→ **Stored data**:
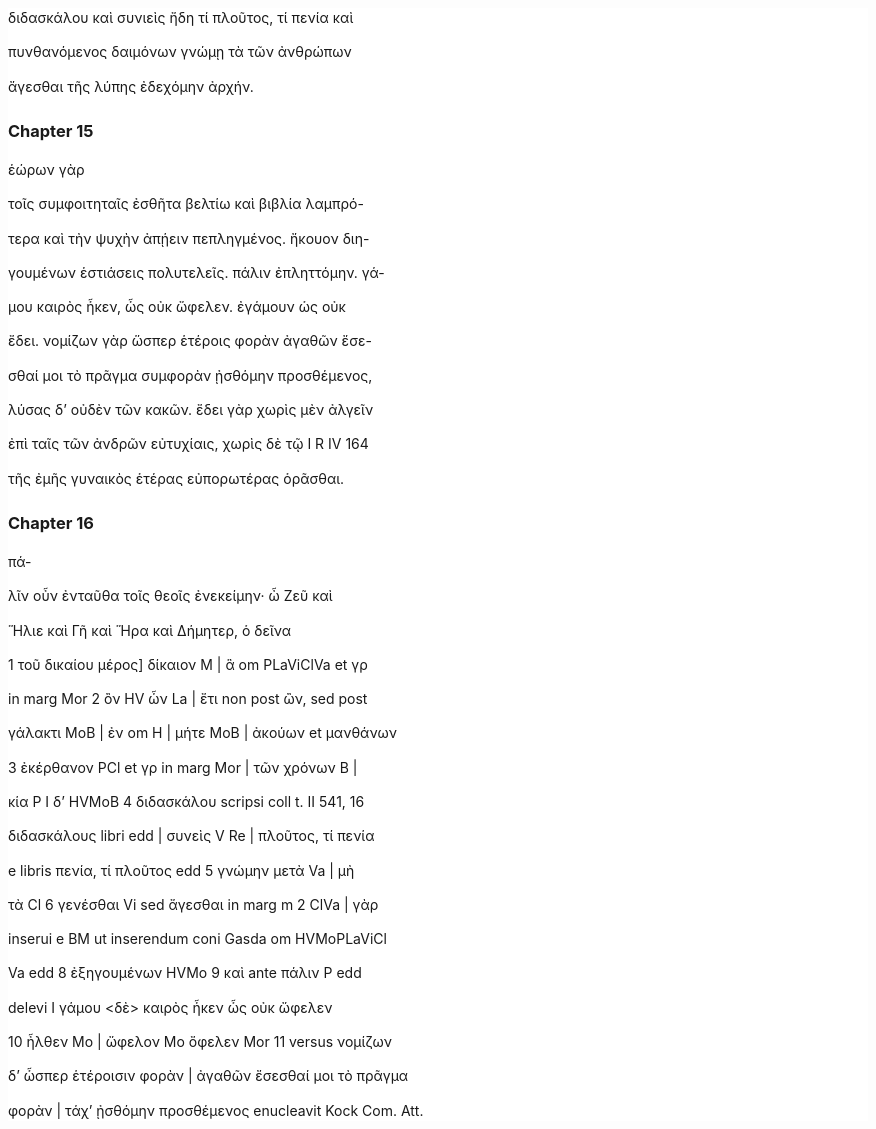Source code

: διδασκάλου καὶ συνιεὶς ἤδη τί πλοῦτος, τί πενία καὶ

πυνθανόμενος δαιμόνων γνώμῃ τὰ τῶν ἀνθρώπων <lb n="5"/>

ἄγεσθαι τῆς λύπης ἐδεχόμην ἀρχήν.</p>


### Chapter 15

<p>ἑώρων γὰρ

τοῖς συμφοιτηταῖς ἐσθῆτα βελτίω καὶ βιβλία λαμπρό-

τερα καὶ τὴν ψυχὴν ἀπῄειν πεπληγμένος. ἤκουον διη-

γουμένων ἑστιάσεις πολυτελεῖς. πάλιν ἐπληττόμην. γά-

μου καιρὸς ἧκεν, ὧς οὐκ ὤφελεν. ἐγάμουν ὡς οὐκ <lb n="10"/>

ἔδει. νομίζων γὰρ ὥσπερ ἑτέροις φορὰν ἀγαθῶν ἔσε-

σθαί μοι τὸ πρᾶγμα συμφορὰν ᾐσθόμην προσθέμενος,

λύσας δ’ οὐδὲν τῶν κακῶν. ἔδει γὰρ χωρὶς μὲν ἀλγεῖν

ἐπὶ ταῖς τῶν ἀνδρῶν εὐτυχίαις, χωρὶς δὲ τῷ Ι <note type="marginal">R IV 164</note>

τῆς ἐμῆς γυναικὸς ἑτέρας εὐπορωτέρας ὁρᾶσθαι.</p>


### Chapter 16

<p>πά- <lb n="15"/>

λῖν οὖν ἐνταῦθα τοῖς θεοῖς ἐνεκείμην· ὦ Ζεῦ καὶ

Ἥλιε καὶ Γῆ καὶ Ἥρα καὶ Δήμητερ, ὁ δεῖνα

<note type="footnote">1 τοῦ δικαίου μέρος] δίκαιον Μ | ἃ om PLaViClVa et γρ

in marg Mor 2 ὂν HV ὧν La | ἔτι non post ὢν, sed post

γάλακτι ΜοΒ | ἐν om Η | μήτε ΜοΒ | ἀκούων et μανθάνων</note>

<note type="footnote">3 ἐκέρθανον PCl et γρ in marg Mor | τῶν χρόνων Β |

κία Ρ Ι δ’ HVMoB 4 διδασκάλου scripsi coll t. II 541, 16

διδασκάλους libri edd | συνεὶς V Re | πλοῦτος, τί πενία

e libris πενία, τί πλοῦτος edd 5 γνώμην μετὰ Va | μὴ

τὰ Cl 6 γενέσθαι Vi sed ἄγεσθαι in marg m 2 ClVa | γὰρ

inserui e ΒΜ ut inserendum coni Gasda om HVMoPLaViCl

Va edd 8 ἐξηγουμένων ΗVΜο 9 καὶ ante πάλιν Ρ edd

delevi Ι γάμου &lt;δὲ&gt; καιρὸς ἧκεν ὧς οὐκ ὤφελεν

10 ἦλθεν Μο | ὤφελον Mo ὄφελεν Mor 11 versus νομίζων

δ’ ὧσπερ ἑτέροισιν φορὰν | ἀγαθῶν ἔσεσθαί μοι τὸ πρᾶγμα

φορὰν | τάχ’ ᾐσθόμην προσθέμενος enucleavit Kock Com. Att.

→ **Work order**:
Give back exactly the lines running from the line that has "δ’ ὧσπερ ἑτέροισιν" to the end of the entries above.

→ **Answer section**:
δ’ ὧσπερ ἑτέροισιν φορὰν | ἀγαθῶν ἔσεσθαί μοι τὸ πρᾶγμα

φορὰν | τάχ’ ᾐσθόμην προσθέμενος enucleavit Kock Com. Att.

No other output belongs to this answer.